> [Quoted passage]
Friday, March 12, 2021

South Australia: In the beginning

Colonel William Light
 Firm steps to establish the province of South Australia were taken in August 1834, by the Imperial Government when Colonisation Commissioners were appointed. Captain (afterwards Rear-Admiral Sir) John Hindmarsh became first Governor and Colonel William Light first Surveyor-General.

The instructions issued by the Commissioners concerning the selection of a site for the capital of the new province were as follows:

When you have determined the site of the first town, you will proceed to lay it out in accordance with the regulations. You will make the streets of ample width, and arrange them with reference to the convenience of the inhabitants, and the beauty and salubrity of the town; and you will make the necessary reserves for squares, public walks and quays.

The following letter dated 13 July 1836 (the original of which is in the possession of the Adelaide City Council) from Lieutenant-General Sir Herbert Taylor, Private Secretary to King William IV, to Governor Hindmarsh, communicated the command of the Monarch that the capital of South Australia should be named after his consort, Queen Adelaide.

My Dear Sir,

I have not delayed to submit to the King your wish to give to the principal town and capital of South Australia the name of His Majesty or the Queen, and I beg to acquaint you that His Majesty received the communication very kindly and desired that the capital be named Adelaide.

Believe me to be, my Dear Sir, Yours Very Truly,

H. Taylor.

Colonel Light arrived in the brig 'Rapid' in August 1836, and after first examining Port Lincoln and Kangaroo Island, as well as the eastern shores of Spencer Gulf, decided to fix the chief town at the site on which it now stands. The Surveyor-General met with considerable opposition over his choice, and the Governor would approve of the site chosen only on condition that Colonel Light would lay out a secondary town at the Port. This point was eventually conceded.

In Colonel Light's journal, the following will be found:

'From this time (3 January 1837 to 11 January), I was employed in looking repeatedly over the ground and devising in my mind the town according to the course of the river and the nature of the ground. It may be asked then, 'Why choose it?' I answer, 'Because it was on a beautiful and gently rising ground and formed altogether a better connection with the river than any other place'.

Division of the capital into South Adelaide and North Adelaide resulted from this decision and gave it an eventual diversity of character with regard to the development of business and residential areas. The survey of Adelaide began on 11 January 1837, at the north-western corner of South Adelaide at the junction of North and West Terraces.

> [Work to complete]
[a] Copy the part of the account of Adelaide's founding from "I have not delayed" up to and including "was eventually conceded.".
[b] In the account of Adelaide's founding, on what date did the survey of Adelaide begin?
[c] Pick up the account of Adelaide's founding after its last sentence and keep writing.
The data that comes next is from a different source than the account of Adelaide's founding.

> [Records supplied]
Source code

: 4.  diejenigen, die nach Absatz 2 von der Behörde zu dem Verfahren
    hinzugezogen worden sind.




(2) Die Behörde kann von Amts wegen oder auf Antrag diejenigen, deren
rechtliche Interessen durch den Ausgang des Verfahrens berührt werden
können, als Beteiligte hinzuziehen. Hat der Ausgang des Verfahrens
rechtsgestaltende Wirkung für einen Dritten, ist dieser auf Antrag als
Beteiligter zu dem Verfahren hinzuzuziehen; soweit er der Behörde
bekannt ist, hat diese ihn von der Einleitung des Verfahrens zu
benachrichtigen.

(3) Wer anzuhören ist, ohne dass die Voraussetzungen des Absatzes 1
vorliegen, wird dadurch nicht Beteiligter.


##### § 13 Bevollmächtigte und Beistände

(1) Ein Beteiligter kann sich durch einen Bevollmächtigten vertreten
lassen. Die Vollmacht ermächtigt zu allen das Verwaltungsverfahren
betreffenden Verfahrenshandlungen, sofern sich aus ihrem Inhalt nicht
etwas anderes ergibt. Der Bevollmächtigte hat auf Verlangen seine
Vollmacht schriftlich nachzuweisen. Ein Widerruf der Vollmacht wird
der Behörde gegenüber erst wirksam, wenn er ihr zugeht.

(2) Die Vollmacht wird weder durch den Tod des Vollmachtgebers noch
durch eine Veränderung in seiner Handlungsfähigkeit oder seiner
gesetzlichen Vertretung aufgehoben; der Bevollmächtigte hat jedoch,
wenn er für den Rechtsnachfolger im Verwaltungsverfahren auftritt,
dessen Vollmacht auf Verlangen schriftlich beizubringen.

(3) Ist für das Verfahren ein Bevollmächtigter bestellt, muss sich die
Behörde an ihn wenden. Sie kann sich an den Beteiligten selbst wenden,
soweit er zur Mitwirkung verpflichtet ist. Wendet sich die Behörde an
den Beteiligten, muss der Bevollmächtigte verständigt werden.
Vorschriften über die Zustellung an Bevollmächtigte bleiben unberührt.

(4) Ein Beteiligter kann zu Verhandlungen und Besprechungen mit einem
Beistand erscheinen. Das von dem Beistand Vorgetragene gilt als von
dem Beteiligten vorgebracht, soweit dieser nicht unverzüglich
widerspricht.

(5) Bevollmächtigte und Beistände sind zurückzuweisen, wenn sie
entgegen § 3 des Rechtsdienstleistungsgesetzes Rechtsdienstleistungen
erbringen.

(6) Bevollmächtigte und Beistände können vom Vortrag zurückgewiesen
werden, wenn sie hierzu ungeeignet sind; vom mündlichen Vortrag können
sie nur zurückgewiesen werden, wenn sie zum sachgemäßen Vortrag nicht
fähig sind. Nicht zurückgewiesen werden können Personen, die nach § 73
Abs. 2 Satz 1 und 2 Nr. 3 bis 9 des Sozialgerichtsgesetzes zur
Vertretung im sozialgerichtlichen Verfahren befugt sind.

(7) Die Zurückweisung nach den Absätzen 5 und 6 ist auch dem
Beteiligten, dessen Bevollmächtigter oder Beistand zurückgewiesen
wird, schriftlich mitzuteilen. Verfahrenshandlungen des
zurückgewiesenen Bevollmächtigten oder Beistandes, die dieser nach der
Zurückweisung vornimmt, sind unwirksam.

> [Set of answers]
[a]
I have not delayed to submit to the King your wish to give to the principal town and capital of South Australia the name of His Majesty or the Queen, and I beg to acquaint you that His Majesty received the communication very kindly and desired that the capital be named Adelaide.

Believe me to be, my Dear Sir, Yours Very Truly,

H. Taylor.

Colonel Light arrived in the brig 'Rapid' in August 1836, and after first examining Port Lincoln and Kangaroo Island, as well as the eastern shores of Spencer Gulf, decided to fix the chief town at the site on which it now stands. The Surveyor-General met with considerable opposition over his choice, and the Governor would approve of the site chosen only on condition that Colonel Light would lay out a secondary town at the Port. This point was eventually conceded.

[b] 11 January 1837

[c]
Near this point were the first government offices (destroyed by fire in 1839). The work was finished on 10 March, thus occupying exactly two months. A granite obelisk bearing an inscription that thereabouts the survey of the city began and there, also were the first public offices of the province of South Australia, was erected near this point and unveiled by the Lord Mayor on 16 July 1929.

Although there have been assertions that Colonel Light used the basic layout of other cities for his master plan of Adelaide, there is little to support those views other than conjecture. For instance, the plan of South Adelaide strongly resembles the Roman town of Turin in Italy, and Light visited that place during his European travels. The original plan of Philadelphia in the United States also bears a striking resemblance to that of South Adelaide.

The Proclamation of South Australia 1836 by Charles Hill

Again it is suggested that the layout of the principal square in Catania, Sicily, of which the Surveyor-General commented most favourably in his book Sicilian Scenery', published in London in 1823, influenced his thinking on the original plan of Adelaide. Whether or not this was the case, Dr C A. E. Fenner in his book 'Adelaide, South Australia', states:

"... it is reasonable to assume that memories of other cities played a part ...", and ".. the general plan of the present city was determined by a wise and thoughtful man...," - a view shared by residents and visitors alike over the years.

The first Council was elected on 31 October 1840, and shortly afterwards obtained possession of town acre Number 203 (the site of the present Town Hall) for twelve shillings. Today's unimproved value of this acre is well in excess of one million dollars.

Because of insufficient rating powers and considerable liabilities in connection with public works, the Council's early years were extremely difficult, so difficult in fact, that in June 1843, the furniture belonging to the Corporation was seized in payment of outstanding rent in respect of temporary Council Chambers in Hindley Street. In September of the same year, the Corporation became legally defunct, and its business was managed by the government until 1849 when Commissioners were appointed to control city affairs. The city Corporation was re-established in 1852 at an election cost of £173, three times that of the original election in 1841.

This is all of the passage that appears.